Go to the line below containing "In the weeks" and print exactly from there through the line containing "HOW DO I REGISTER?", both included. Print nothing else.

(Beginning of SOURCE RECORDS)

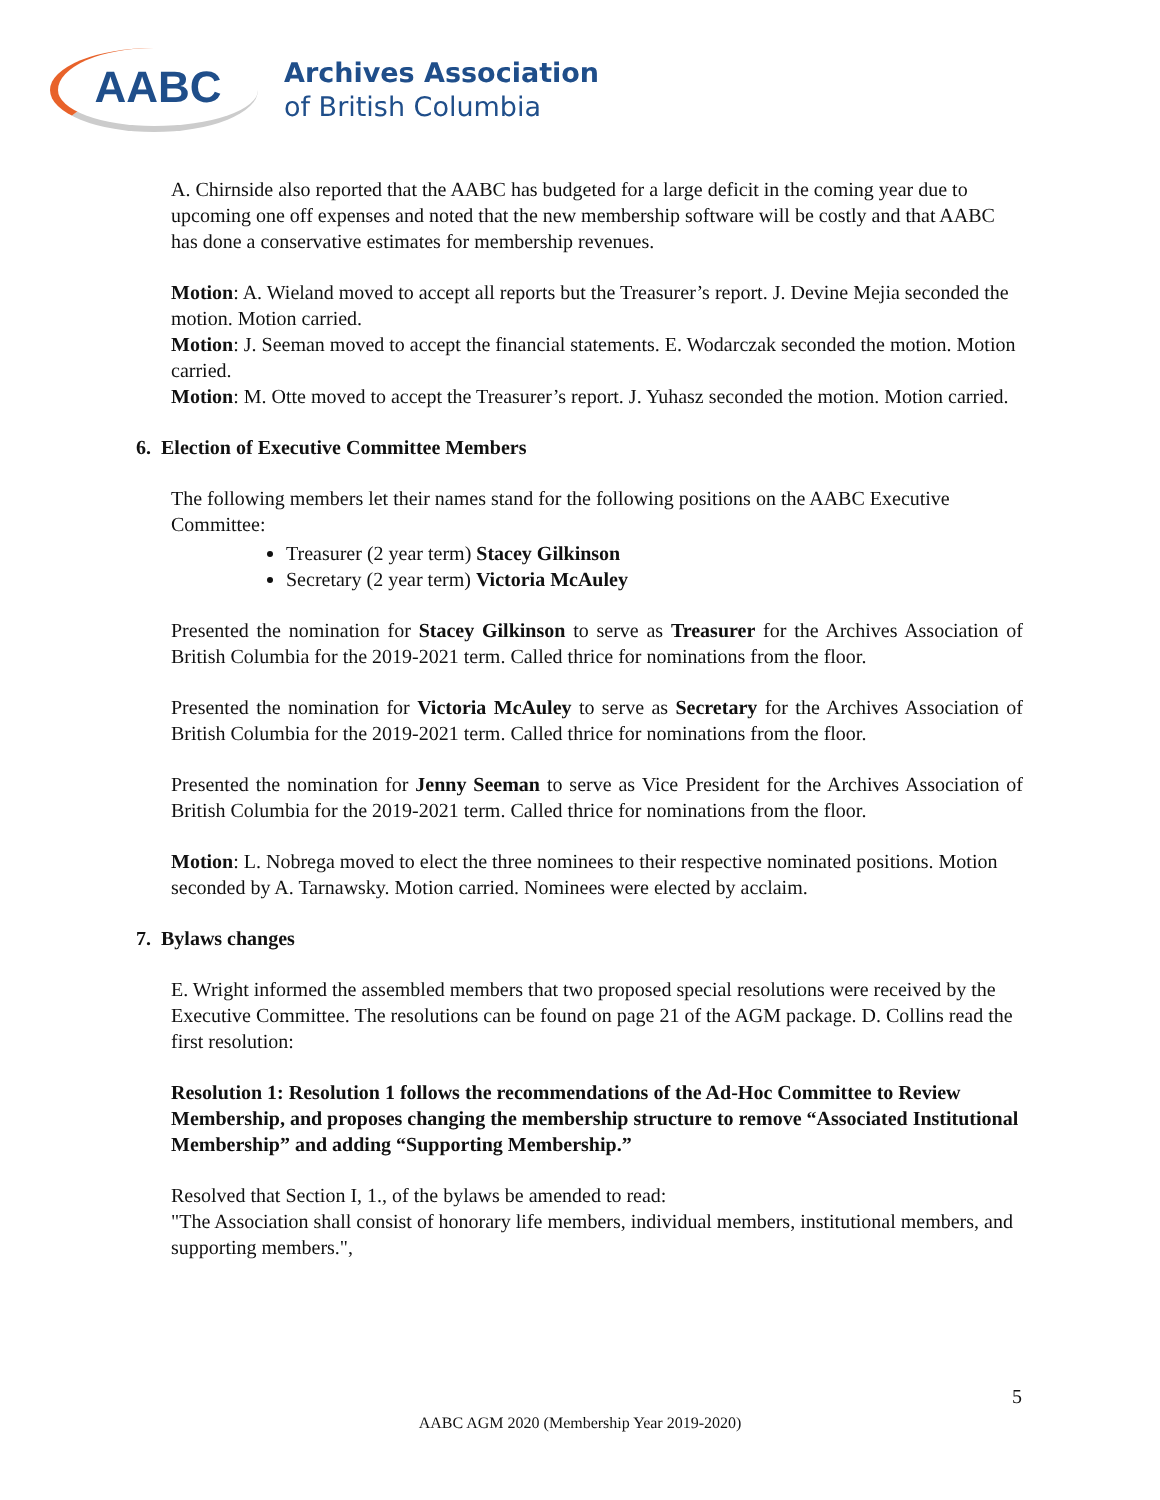AABC
Archives Association
of British Columbia
A. Chirnside also reported that the AABC has budgeted for a large deficit in the coming year due to upcoming one off expenses and noted that the new membership software will be costly and that AABC has done a conservative estimates for membership revenues.
Motion: A. Wieland moved to accept all reports but the Treasurer’s report. J. Devine Mejia seconded the motion. Motion carried.
Motion: J. Seeman moved to accept the financial statements. E. Wodarczak seconded the motion. Motion carried.
Motion: M. Otte moved to accept the Treasurer’s report. J. Yuhasz seconded the motion. Motion carried.
6. Election of Executive Committee Members
The following members let their names stand for the following positions on the AABC Executive Committee:
Treasurer (2 year term) Stacey Gilkinson
Secretary (2 year term) Victoria McAuley
Presented the nomination for Stacey Gilkinson to serve as Treasurer for the Archives Association of British Columbia for the 2019-2021 term. Called thrice for nominations from the floor.
Presented the nomination for Victoria McAuley to serve as Secretary for the Archives Association of British Columbia for the 2019-2021 term. Called thrice for nominations from the floor.
Presented the nomination for Jenny Seeman to serve as Vice President for the Archives Association of British Columbia for the 2019-2021 term. Called thrice for nominations from the floor.
Motion: L. Nobrega moved to elect the three nominees to their respective nominated positions. Motion seconded by A. Tarnawsky. Motion carried. Nominees were elected by acclaim.
7. Bylaws changes
E. Wright informed the assembled members that two proposed special resolutions were received by the Executive Committee. The resolutions can be found on page 21 of the AGM package. D. Collins read the first resolution:
Resolution 1: Resolution 1 follows the recommendations of the Ad-Hoc Committee to Review Membership, and proposes changing the membership structure to remove “Associated Institutional Membership” and adding “Supporting Membership.”
Resolved that Section I, 1., of the bylaws be amended to read:
"The Association shall consist of honorary life members, individual members, institutional members, and supporting members.",
5
AABC AGM 2020 (Membership Year 2019-2020)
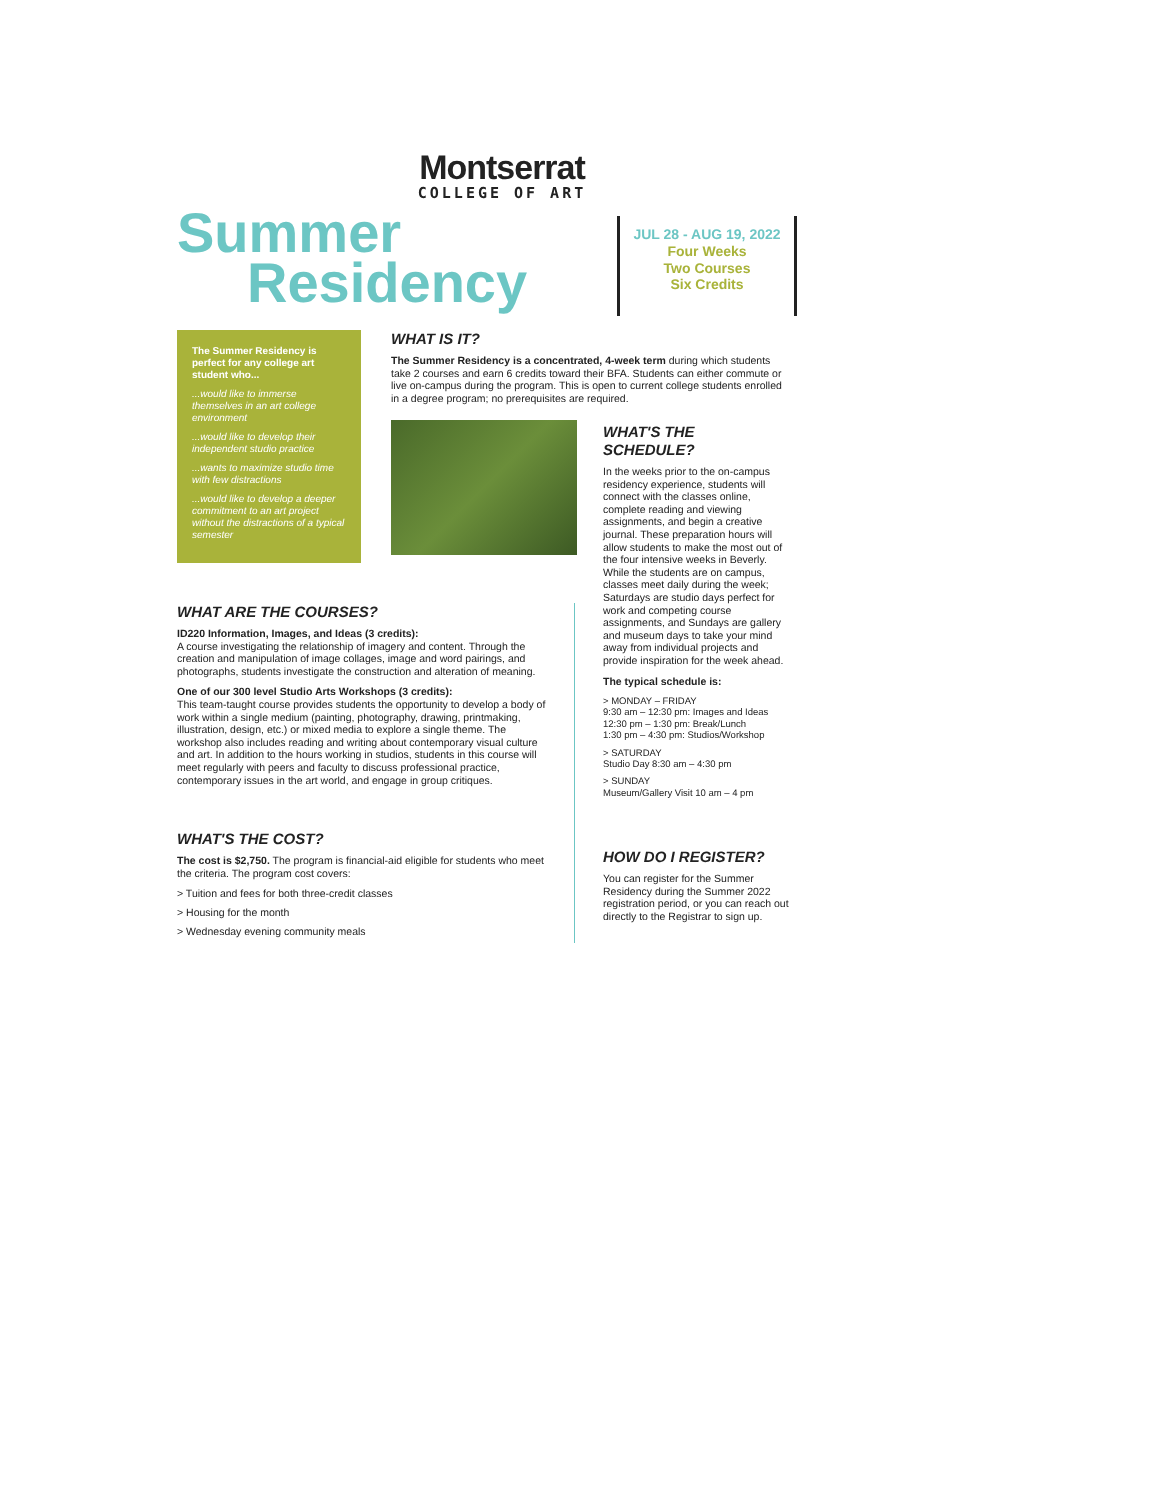Montserrat
COLLEGE OF ART
Summer
Residency
JUL 28 - AUG 19, 2022
Four Weeks
Two Courses
Six Credits
The Summer Residency is perfect for any college art student who...
...would like to immerse themselves in an art college environment
...would like to develop their independent studio practice
...wants to maximize studio time with few distractions
...would like to develop a deeper commitment to an art project without the distractions of a typical semester
WHAT IS IT?
The Summer Residency is a concentrated, 4-week term during which students take 2 courses and earn 6 credits toward their BFA. Students can either commute or live on-campus during the program. This is open to current college students enrolled in a degree program; no prerequisites are required.
WHAT ARE THE COURSES?
ID220 Information, Images, and Ideas (3 credits):
A course investigating the relationship of imagery and content. Through the creation and manipulation of image collages, image and word pairings, and photographs, students investigate the construction and alteration of meaning.
One of our 300 level Studio Arts Workshops (3 credits):
This team-taught course provides students the opportunity to develop a body of work within a single medium (painting, photography, drawing, printmaking, illustration, design, etc.) or mixed media to explore a single theme. The workshop also includes reading and writing about contemporary visual culture and art. In addition to the hours working in studios, students in this course will meet regularly with peers and faculty to discuss professional practice, contemporary issues in the art world, and engage in group critiques.
WHAT'S THE COST?
The cost is $2,750. The program is financial-aid eligible for students who meet the criteria. The program cost covers:
> Tuition and fees for both three-credit classes
> Housing for the month
> Wednesday evening community meals
WHAT'S THE SCHEDULE?
In the weeks prior to the on-campus residency experience, students will connect with the classes online, complete reading and viewing assignments, and begin a creative journal. These preparation hours will allow students to make the most out of the four intensive weeks in Beverly. While the students are on campus, classes meet daily during the week; Saturdays are studio days perfect for work and competing course assignments, and Sundays are gallery and museum days to take your mind away from individual projects and provide inspiration for the week ahead.
The typical schedule is:
> MONDAY – FRIDAY
9:30 am – 12:30 pm: Images and Ideas
12:30 pm – 1:30 pm: Break/Lunch
1:30 pm – 4:30 pm: Studios/Workshop
> SATURDAY
Studio Day 8:30 am – 4:30 pm
> SUNDAY
Museum/Gallery Visit 10 am – 4 pm
HOW DO I REGISTER?
You can register for the Summer Residency during the Summer 2022 registration period, or you can reach out directly to the Registrar to sign up.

(End of SOURCE RECORDS)

**RESPONSE FOR THIS EXERCISE**
In the weeks prior to the on-campus residency experience, students will connect with the classes online, complete reading and viewing assignments, and begin a creative journal. These preparation hours will allow students to make the most out of the four intensive weeks in Beverly. While the students are on campus, classes meet daily during the week; Saturdays are studio days perfect for work and competing course assignments, and Sundays are gallery and museum days to take your mind away from individual projects and provide inspiration for the week ahead.
The typical schedule is:
> MONDAY – FRIDAY
9:30 am – 12:30 pm: Images and Ideas
12:30 pm – 1:30 pm: Break/Lunch
1:30 pm – 4:30 pm: Studios/Workshop
> SATURDAY
Studio Day 8:30 am – 4:30 pm
> SUNDAY
Museum/Gallery Visit 10 am – 4 pm
HOW DO I REGISTER?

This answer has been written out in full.